Kim's body will remain for a week at the Kumsusan Memorial Palace in Pyongyang -- where the body of his father Kim Il Song lies. Memorial services will follow on December 28 and 29.
"We should increase the country's military capability in every way to reliably safeguard the Korean socialist system and the gains of revolution," the National Funeral Committee said.
For its part, South Korea's National Police Agency ordered officers across the country to be ready for overtime shifts. President Lee Myung-bak canceled the rest of his Monday schedule, and all members of South Korea's military were placed on "emergency alert," his office said.
Under the alert -- which is short of the highest possible level -- South Korean forces will monitor North Korean troop movements closely and tighten security measures at sea, according to the ministry of defense.
Following the Korean War in 1950, the two nations never formally signed a peace treaty and remain technically at war -- separated by a tense demilitarized zone
"South Korea's concern is warranted, frankly, because an insecure North Korea could well be an even more dangerous North Korea," a U.S. official said.

→ Data for review

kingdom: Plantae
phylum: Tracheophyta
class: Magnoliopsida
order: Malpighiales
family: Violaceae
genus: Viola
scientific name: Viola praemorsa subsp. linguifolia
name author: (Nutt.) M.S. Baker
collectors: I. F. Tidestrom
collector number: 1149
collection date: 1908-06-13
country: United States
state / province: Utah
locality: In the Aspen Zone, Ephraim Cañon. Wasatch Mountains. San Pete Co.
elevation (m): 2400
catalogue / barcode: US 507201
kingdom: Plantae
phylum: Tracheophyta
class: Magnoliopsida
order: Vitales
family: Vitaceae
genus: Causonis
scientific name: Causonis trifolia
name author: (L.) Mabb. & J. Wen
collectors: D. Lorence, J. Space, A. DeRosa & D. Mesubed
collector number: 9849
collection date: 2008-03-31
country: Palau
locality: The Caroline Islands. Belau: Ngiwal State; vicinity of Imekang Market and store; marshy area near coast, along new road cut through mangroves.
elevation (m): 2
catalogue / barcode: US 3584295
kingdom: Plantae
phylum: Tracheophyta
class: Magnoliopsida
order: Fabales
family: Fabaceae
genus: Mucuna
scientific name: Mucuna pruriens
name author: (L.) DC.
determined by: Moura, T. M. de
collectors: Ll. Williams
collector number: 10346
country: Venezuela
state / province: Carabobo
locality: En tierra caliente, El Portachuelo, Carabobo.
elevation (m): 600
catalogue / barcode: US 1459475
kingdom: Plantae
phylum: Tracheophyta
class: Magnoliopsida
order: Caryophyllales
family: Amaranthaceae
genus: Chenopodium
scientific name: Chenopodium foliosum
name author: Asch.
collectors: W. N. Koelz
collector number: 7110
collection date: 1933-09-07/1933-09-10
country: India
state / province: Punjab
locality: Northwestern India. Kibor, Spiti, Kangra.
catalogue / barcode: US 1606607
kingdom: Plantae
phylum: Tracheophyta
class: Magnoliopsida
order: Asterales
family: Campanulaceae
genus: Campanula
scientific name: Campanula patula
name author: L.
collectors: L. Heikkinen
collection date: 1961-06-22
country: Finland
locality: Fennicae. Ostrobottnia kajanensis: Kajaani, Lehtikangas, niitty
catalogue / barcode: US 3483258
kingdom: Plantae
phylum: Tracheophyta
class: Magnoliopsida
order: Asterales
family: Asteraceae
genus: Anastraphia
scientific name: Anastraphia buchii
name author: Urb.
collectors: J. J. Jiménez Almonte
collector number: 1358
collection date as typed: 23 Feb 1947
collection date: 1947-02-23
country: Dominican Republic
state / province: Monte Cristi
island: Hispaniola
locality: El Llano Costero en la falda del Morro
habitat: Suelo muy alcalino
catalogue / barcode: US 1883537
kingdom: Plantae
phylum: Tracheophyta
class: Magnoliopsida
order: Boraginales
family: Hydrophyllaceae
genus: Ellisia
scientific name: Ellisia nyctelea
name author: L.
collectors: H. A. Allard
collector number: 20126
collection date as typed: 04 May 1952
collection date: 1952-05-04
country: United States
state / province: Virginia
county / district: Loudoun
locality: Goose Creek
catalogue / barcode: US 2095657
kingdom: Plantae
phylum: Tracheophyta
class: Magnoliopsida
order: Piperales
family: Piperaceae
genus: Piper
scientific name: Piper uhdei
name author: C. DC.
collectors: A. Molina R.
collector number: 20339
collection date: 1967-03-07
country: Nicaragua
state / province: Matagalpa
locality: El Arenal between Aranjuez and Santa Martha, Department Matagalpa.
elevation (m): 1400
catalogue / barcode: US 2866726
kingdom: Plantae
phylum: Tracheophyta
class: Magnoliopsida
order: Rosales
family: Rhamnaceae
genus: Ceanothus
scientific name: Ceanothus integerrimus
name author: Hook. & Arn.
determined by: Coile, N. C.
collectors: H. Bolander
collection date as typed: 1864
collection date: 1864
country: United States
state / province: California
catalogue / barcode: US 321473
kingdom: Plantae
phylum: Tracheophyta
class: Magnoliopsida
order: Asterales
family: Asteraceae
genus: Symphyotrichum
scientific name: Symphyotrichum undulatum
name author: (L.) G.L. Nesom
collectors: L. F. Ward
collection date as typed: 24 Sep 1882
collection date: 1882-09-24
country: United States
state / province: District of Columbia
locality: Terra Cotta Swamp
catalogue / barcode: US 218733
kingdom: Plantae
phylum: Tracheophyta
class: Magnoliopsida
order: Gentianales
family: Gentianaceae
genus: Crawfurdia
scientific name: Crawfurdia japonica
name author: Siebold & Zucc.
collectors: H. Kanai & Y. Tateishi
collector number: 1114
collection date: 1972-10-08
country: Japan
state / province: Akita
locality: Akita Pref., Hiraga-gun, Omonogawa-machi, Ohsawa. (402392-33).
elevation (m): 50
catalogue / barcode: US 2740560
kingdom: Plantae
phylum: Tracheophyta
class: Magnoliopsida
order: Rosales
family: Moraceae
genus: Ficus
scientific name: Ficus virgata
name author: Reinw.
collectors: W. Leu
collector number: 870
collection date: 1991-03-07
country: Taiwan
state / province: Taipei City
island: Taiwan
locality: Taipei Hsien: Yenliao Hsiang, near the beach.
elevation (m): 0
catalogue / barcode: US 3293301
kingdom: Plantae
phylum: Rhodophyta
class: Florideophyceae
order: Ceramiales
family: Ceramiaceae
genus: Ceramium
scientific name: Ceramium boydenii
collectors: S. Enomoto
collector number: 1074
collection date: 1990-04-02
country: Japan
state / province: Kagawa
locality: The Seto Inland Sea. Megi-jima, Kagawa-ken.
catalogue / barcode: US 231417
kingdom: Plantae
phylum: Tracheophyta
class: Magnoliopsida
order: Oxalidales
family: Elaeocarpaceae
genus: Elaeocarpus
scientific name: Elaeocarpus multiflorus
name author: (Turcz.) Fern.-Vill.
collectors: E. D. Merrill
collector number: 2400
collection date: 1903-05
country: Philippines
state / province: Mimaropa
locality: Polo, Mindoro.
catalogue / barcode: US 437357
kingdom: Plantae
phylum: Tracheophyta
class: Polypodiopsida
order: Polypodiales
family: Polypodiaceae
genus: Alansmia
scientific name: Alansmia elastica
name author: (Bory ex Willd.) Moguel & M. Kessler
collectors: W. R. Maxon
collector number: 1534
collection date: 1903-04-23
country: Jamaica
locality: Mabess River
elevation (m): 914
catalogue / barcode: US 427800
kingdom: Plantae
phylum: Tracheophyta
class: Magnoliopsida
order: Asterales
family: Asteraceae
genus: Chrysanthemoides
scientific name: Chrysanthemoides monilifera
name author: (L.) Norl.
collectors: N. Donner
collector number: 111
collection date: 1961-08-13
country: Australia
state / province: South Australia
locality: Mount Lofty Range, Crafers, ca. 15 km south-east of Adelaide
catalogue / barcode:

→ Problem
Reproduce the stretch of the passage on Kim's death from "For its part, South" through "U.S. official said.", substituting "extra shifts" for "overtime shifts".

→ Solution to the exercise
For its part, South Korea's National Police Agency ordered officers across the country to be ready for extra shifts. President Lee Myung-bak canceled the rest of his Monday schedule, and all members of South Korea's military were placed on "emergency alert," his office said.
Under the alert -- which is short of the highest possible level -- South Korean forces will monitor North Korean troop movements closely and tighten security measures at sea, according to the ministry of defense.
Following the Korean War in 1950, the two nations never formally signed a peace treaty and remain technically at war -- separated by a tense demilitarized zone
"South Korea's concern is warranted, frankly, because an insecure North Korea could well be an even more dangerous North Korea," a U.S. official said.